On August 16, 2022, the Inflation Reduction Act of 2022 became law in the United States, which, among other things, imposes a 1% excise tax (the Excise Tax) on the fair market value of certain repurchases (including certain redemptions) of stock by publicly traded domestic (i.e., United States) corporations (and certain non-U.S. corporations treated as surrogate foreign corporations). The Excise Tax will apply to stock repurchases occurring in 2023 and beyond. The amount of the Excise Tax is generally 1% of the fair market value of the shares of stock repurchased at the time of the repurchase. The U.S. Department of the Treasury (the Treasury) has been given authority to provide regulations and other guidance to carry out, and prevent the abuse or avoidance of, the Excise Tax. In April 2024, the Treasury issued proposed regulations providing guidance with respect to the Excise Tax. Taxpayers may rely on these proposed regulations until final regulations are issued. Under the proposed regulations, liquidating distributions made by publicly traded domestic corporations are exempt from the Excise Tax. In addition, any redemptions that occur in the same taxable year as a liquidation is completed will also be exempt from such tax.
As an entity incorporated as a Cayman Islands exempted company, the 1% Excise Tax is not expected to apply to redemptions of our Class A Ordinary Shares (absent any regulations and other additional guidance that may be issued in the future with retroactive effect).

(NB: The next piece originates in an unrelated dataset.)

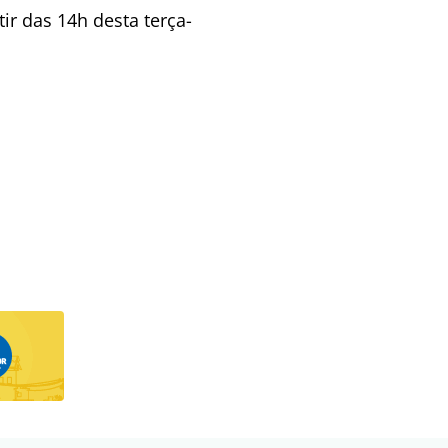
ir das 14h desta terça-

However, in connection with an initial Business Combination if involving a company organized under the laws of the United States, it is possible that we domesticate and continue as a Delaware corporation prior to certain redemptions and, because our securities are trading on NYSE, it is possible that we will be subject to the Excise Tax with respect to any subsequent redemptions, including redemptions in connection with the initial Business Combination, that are treated as repurchases for this purpose (other than, pursuant to recently issued guidance from the Treasury Department, redemptions in complete liquidation of the company). In all cases, the extent of the Excise Tax that may be incurred will depend on a number of factors, including the fair market value of our stock redeemed, the extent such redemptions could be treated as dividends and not repurchases, and the content of any regulations and other additional guidance from the Treasury that may be issued and applicable to the redemptions. Issuances of stock by a repurchasing corporation in a year in which such corporation repurchases stock may reduce the amount of Excise Tax imposed with respect to such repurchase. The Excise Tax is imposed on the repurchasing corporation itself, not the shareholders from which stock is repurchased. The imposition of the Excise Tax as a result of redemptions in connection with the initial Business Combination could, however, reduce the amount of cash available to pay redemptions or reduce the cash contribution to the target business in connection with our initial Business Combination, which could cause the other shareholders of the combined company to economically bear the impact of such Excise Tax.